Friday, August 07, 2009

The Least Helpful Call Today



Actually, this call came out yesterday—but we doubt you’ll find a less helpful call awaiting you this morning.

It seems our friends at what is now called Bank of America Merrill Lynch needed to do a bit of housecleaning, price-target-wise, on a batch of stocks that long ago got completely away from them.

Why Wall Street’s Finest bother with price targets is beyond us: most of the time the price target is a few dollars above whatever the most recent closing price happens to be—assuming the analyst has been recommending the stock.

If not, the price target always seems to be a few dollars below the most recent close.

This bit of gamesmanship and self-delusion has been going on at least 30 years...and we should know: we used to do the same thing in our brief stint at what was then plain old Merrill Lynch. (Poke fun at it though we do in these virtual pages, "Mother Merrill" is a firm whose passing, at the hands of a bunch of cowboys, we still mourn.)

By way of example, look no further than yesterday’s price target changes on a batch of “Underperform”-rated stocks from Bank of Etc, compared with the most recent closing price (take a particular gander at American Express):

Alcoa—old target $8; new target $10. Last sale: $12.82.

American Express—old price target $15; new price target $18. Last sale: $31.31.

Boyd Gaming—old target $7; new target $8. Last sale: $9.32.

Century Aluminum—old target $6; new target $8. Last sale: $10.85.

Concur Technologies—old target $20; new target $24. Last sale: $36.97.

Garmin—old price target $17 a share; new price target $30. Las sale: $31.64.


Where else but on Wall Street can somebody whose job it is to recommend the purchase or sale of an item continue to discourage the purchase of that item while belatedly raising the price target on that item by as much as 75%?

Where else but on Wall Street can somebody still get paid for that kind of job?

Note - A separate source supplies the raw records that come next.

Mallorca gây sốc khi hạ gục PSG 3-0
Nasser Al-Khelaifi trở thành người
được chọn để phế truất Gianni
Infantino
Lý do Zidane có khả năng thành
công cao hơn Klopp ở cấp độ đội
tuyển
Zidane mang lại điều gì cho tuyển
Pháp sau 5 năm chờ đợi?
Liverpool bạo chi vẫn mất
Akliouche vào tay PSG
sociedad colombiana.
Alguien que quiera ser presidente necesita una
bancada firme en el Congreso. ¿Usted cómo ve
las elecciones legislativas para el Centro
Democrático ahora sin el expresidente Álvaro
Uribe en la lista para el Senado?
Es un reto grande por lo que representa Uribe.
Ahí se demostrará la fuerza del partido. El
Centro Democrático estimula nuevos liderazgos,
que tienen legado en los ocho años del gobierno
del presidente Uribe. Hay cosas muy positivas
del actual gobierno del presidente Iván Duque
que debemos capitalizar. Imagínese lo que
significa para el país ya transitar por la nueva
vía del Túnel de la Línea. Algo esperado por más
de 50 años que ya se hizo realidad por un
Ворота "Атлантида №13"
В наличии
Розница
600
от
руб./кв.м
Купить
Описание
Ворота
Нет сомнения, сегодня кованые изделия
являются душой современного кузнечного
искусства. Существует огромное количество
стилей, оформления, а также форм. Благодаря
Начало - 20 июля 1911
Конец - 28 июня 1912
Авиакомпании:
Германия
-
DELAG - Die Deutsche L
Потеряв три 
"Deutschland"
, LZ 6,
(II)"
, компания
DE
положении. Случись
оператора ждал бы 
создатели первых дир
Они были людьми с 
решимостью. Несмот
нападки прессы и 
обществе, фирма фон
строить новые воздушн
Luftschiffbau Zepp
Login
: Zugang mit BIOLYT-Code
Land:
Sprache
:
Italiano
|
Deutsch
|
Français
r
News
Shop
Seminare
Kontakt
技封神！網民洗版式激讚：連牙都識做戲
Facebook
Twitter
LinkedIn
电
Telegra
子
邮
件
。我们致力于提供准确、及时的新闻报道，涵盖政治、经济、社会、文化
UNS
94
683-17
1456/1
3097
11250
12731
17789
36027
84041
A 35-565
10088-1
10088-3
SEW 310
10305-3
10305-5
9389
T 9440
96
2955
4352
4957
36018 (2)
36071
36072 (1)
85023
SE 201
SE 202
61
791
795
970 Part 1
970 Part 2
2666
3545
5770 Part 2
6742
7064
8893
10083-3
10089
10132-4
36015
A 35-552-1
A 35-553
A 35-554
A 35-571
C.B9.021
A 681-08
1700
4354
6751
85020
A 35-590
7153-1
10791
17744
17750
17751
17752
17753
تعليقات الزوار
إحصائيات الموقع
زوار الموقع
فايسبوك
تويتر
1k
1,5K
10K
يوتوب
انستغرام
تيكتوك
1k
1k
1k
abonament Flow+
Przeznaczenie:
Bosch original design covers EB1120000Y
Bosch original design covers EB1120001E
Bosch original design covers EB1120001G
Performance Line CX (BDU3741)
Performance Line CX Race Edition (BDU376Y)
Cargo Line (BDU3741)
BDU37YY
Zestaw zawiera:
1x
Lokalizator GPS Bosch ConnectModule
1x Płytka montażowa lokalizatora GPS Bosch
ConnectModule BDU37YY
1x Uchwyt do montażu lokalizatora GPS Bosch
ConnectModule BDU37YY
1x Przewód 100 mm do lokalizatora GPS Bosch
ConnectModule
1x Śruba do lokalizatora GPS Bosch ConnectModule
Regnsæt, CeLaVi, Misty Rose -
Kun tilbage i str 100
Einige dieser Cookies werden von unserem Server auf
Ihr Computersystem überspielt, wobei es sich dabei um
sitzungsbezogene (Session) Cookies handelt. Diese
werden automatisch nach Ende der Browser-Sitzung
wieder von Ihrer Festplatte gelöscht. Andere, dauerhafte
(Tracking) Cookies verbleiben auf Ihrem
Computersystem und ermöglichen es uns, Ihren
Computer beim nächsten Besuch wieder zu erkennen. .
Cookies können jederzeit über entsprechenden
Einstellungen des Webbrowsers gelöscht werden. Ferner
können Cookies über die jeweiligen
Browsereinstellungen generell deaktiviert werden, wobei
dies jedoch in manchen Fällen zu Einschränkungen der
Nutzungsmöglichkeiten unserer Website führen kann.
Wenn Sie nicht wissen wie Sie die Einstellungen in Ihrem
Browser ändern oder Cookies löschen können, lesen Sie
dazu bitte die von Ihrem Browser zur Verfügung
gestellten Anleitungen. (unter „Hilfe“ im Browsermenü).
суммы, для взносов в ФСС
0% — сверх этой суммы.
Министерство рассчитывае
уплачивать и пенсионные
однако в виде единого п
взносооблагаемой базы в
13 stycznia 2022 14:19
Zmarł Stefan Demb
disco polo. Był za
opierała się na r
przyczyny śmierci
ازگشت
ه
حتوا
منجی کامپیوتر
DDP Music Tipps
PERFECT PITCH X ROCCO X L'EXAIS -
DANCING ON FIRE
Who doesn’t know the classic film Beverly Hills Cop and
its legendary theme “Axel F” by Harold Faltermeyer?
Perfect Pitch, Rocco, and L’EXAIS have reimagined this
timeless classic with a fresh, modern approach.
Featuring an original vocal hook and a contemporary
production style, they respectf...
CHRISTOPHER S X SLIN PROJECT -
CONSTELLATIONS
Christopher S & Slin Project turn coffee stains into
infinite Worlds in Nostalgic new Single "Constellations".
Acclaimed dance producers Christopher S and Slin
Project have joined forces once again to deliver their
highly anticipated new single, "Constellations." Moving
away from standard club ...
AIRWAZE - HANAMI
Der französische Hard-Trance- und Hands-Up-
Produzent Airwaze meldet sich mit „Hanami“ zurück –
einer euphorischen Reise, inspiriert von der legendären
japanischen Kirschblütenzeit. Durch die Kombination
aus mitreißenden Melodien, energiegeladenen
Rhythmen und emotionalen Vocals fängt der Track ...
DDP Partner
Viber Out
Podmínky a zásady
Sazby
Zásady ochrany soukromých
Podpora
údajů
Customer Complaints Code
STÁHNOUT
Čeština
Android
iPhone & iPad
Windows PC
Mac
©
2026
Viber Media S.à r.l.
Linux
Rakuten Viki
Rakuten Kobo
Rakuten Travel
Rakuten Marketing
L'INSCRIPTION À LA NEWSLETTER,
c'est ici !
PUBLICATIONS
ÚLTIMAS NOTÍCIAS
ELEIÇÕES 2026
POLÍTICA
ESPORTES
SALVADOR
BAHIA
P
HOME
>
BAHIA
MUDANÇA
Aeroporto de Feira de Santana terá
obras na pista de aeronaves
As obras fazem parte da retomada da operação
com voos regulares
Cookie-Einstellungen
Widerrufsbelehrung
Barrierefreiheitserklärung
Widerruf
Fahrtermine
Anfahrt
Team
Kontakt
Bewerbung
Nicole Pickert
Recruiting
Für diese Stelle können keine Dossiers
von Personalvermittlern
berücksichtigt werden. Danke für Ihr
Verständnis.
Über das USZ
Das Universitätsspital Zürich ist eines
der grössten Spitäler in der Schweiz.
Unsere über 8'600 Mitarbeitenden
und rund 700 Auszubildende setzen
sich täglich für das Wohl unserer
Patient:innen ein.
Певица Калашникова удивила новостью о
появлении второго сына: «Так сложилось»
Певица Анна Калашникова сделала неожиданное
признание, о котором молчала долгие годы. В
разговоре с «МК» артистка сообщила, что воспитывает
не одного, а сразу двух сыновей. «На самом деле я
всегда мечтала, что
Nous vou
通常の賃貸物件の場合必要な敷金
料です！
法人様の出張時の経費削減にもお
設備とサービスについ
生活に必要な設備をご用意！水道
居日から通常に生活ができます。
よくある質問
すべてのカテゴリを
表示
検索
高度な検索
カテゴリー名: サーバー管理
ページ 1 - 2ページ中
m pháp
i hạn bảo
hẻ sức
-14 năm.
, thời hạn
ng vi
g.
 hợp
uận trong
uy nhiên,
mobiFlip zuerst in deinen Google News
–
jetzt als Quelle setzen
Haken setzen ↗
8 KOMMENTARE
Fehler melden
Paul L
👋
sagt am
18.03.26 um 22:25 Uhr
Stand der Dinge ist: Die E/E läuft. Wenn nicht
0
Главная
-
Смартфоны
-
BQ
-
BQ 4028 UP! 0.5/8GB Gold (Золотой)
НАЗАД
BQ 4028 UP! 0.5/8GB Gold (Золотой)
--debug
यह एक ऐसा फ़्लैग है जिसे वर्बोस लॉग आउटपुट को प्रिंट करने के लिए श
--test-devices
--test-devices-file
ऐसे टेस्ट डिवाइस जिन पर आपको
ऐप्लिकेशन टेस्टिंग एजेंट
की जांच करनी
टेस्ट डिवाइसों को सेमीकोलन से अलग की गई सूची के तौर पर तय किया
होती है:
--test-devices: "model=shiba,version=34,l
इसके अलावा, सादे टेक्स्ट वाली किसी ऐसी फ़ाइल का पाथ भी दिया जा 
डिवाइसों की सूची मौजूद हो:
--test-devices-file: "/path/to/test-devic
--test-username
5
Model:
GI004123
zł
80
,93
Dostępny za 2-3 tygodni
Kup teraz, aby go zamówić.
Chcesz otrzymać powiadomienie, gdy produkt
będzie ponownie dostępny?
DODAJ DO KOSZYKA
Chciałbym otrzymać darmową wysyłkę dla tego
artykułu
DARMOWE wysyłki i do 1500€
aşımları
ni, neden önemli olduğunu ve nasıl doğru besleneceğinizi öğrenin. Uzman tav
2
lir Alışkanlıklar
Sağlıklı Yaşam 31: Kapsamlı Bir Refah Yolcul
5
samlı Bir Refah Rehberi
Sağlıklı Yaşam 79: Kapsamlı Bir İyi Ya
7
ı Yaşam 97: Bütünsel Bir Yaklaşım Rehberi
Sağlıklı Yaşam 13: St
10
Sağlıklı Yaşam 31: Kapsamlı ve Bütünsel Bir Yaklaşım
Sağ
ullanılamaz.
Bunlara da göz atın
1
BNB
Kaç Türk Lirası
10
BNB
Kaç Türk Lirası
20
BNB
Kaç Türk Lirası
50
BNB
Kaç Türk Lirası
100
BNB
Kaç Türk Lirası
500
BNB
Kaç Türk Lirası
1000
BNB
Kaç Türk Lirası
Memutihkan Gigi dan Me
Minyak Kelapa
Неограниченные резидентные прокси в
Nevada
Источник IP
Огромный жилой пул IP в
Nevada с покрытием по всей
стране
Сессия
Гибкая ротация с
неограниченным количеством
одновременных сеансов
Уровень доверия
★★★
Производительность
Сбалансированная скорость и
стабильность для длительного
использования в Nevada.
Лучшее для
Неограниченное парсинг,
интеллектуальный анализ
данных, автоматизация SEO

Well, sure, in Washington D.C. certainly. And Pyongyang, yes. Tehran, sure. Caracas, definitely....


Jeff Matthews
I Am Not Making This Up


© 2009 NotMakingThisUp, LLC

The content contained in this blog represents only the opinions of Mr. Matthews.
Mr. Matthews also acts as an advisor and clients advised by Mr. Matthews may hold either long or short positions in securities of various companies discussed in the blog based upon Mr. Matthews’ recommendations. This commentary in no way constitutes investment advice, and should never be relied on in making an investment decision, ever. Also, this blog is not a solicitation of business by Mr. Matthews: all inquiries will be ignored. The content herein is intended solely for the entertainment of the reader, and the author.

3 comments:

Mark said...

>>Where else but on Wall Street can somebody whose job it is to recommend the purchase or sale of an item continue to discourage the purchase of that item while belatedly raising the price target on that item by as much as 75%?<<

Hey, I'm not defending those guys in general (it's always been my opinion that any analyst REALLY good at predicting stock prices wouldn't have to go to someone ELSE'S office every day), but what if (in the analyst's opinion) things got "a little better" for those companies, but aren't as good as the market thinks they are. Or, what if-- due to exogenous factors-- there's a general expansion of PE multiples in the market. As Keynes (supposedly, but may not actually have) said: "When the facts change, I change my mind -- what do you do, sir?"

siliconprairie said...

Keeping the target for american express so low does make them a bit more credible than if their calls were only +/- 5%. I still wouldn't pay attention to analysts but never doing something like this would be much more suspicious.

Ben said...

It never ceases to amaze me how consistently the sell side is on the wrong side of things. They loved most stocks a year and a half ago 50%+ higher and now hate them much lower and on their way up. Someone should start a fund investing in the most hated stocks by brokers and shorting their most loved. I'd invest.